The Concept Of The Christ In St.paul's Thought: The Nature Of Communication Among Humans And Between God And Humans
2012 0-7734-4080-1
CHRIST in Paul’s Thought is concerned with religious ideas of the nature of communication between God and humans, and between humans and humans as presented in the undisputed correspondence of the Apostle Paul. This communication scheme is compared and contrasted with texts understood as post-Pauline glosses, pseudo-Pauline, and deuteron-Pauline literature, as well as apocryphal texts pertaining to the Apostle to determine whether the communication scheme demonstrated in the communications agent, Paul, operate in unison to bring to dejected humankind a communication scheme of God’s – through Christ – salvific activity and telos. Paul’s concept of CHRIST’S function in this scheme is tied to both ancient Israel’s understanding of the covenant, and the Greco-Roman world’s failure through its philosophical and religious teachings to assuage and/or resolve human despair. By his understanding of CHRIST, Paul represents him as both the specific savior agent for traditional Israel, as well as for universal “Israel,”: the Church. Membership in this Church/”Israel” has the power to resolve the despair.

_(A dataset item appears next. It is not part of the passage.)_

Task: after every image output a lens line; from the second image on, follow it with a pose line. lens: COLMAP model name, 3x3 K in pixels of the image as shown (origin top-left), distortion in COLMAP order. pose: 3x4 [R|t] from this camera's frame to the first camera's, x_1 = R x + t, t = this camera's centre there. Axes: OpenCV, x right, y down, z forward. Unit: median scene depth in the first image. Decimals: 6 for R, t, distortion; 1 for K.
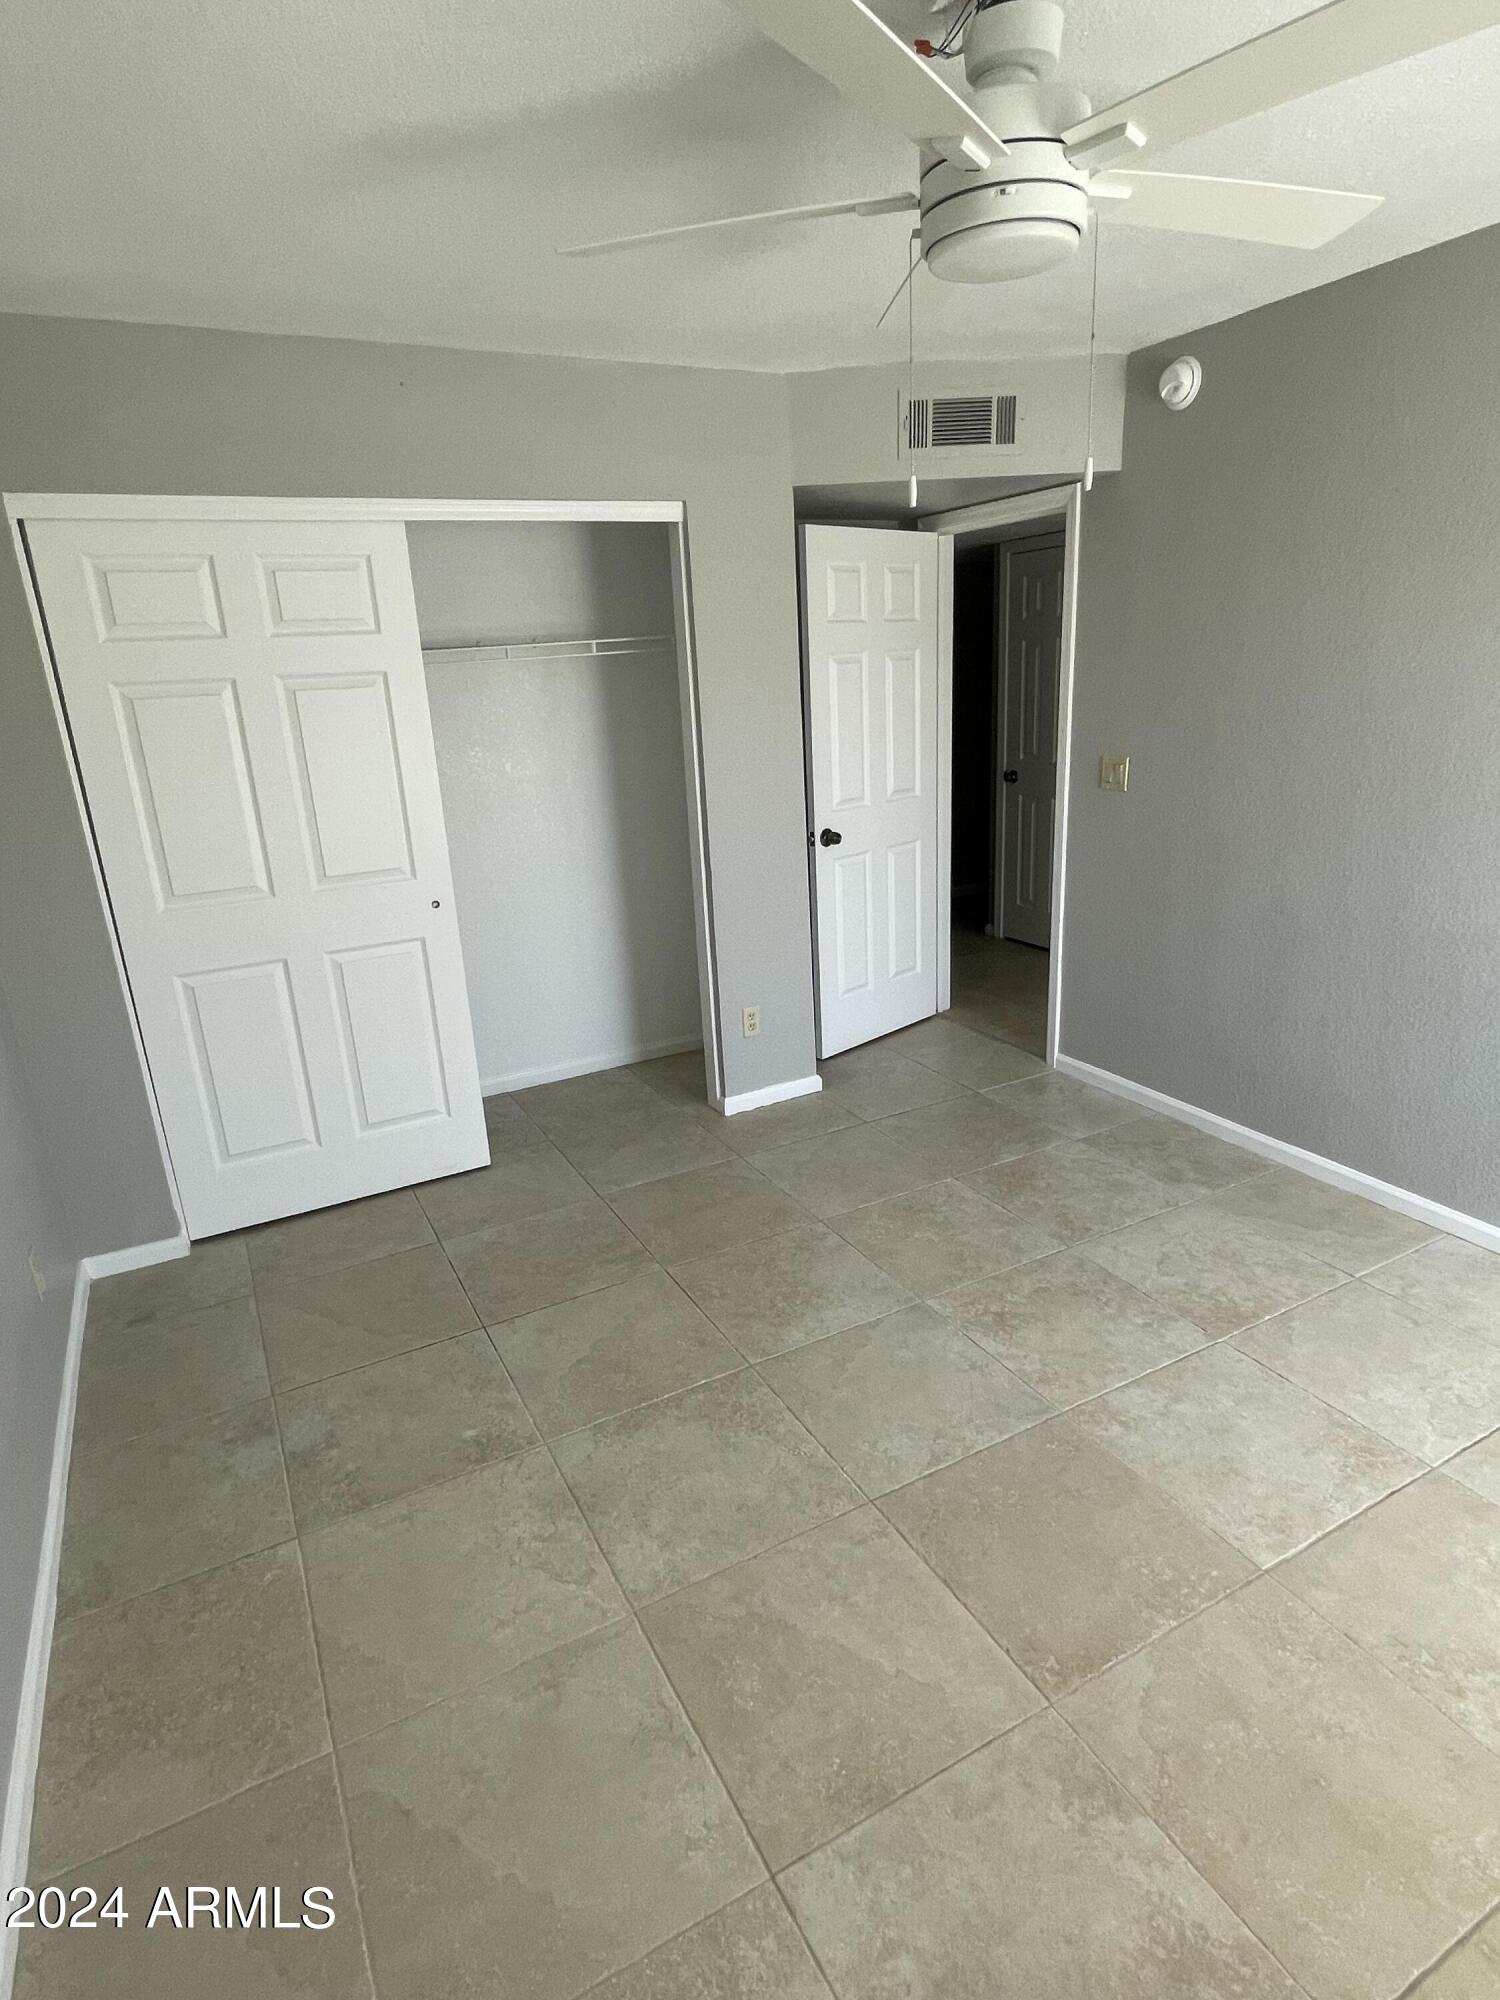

The Figure Of Samson In Jewish, Christian, And Islamic Traditions: The Myth And The Man
2014 0-7734-4278-2
This remarkable literary journey of the enigmatic ‘Samson’ titillates the reader’s curiosity. Blessed with a handsome and spectacular physique, and a naughty thirst for la dolce vita, Samson has served as a paradigm for many a well-meaning person who failed to teach himself self-restraint. Caspi and Greene chronicle the fascinating literary-historical development of the Samson figure and his significance through Jewish, Christian, and Islamic traditions, and during ancient, medieval, and modern times.


The Interpretation Of Korah's Rebellion In Three Religious Traditions - Jewish, Christian, Muslim: A Study In Comparative Reception History
2012 0-7734-2923-9
The book addresses the ways the myth of Korah is depicted in three faith traditions: Christianity, Islam, and Judaism. Dialogue between religions always existed. Unfortunately, many times this dialogue was hateful if not bloody. All those who claimed God had spoken to them allowed themselves to kill in his name too. This book categorizes the history of how God revealed himself to people in these religions. The story of Korah’s rebellion against Moses is documented in the Torah. It is narrated in Numbers 16:1-40. Korah’s rebellion resisted Moses’s leadership, and concluded in his people being swallowed by the earth along with many of their households. The children were salvaged and did not die. However, this story serves as a metaphor for resisting the will of God.

The authors central argument is that the story of Korah has been invoked in various religious traditions that appeal to the Bible to highlight the authority of dominant institutions that face criticism. The volume’s comparative attention is given to how the story is depicted in Judaism, Christianity, and Islam as the paradigmatic rebellion.